◆ **Work item**
Please find every line in the entries below that contains the string "OTCEM", and copy it.

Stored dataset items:
Start of Block
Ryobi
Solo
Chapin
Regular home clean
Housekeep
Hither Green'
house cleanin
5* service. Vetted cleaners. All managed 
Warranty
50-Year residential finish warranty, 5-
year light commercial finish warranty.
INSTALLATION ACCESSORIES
End of Block
Start of Block
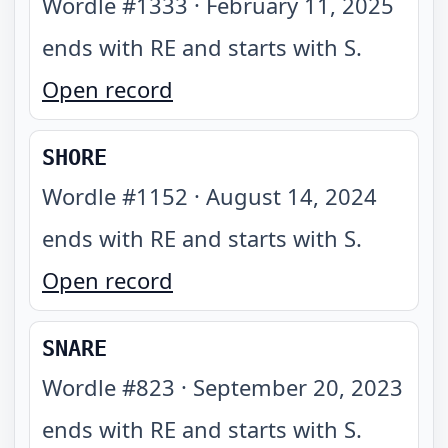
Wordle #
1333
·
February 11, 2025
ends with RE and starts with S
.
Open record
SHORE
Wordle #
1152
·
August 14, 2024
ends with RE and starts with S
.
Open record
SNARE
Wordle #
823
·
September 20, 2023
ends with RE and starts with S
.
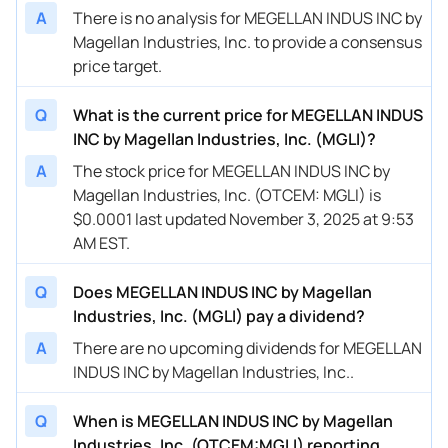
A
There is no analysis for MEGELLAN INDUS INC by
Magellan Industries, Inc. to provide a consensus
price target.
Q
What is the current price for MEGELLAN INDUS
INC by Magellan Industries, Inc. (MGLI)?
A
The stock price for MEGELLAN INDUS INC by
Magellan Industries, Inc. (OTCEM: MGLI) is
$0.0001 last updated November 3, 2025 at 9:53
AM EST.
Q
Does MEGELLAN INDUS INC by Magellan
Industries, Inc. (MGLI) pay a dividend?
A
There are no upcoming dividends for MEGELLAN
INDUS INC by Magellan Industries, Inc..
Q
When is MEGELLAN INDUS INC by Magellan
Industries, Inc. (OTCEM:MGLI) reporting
End of Block
◆ **Task solution**
Magellan Industries, Inc. (OTCEM: MGLI) is
Industries, Inc. (OTCEM:MGLI) reporting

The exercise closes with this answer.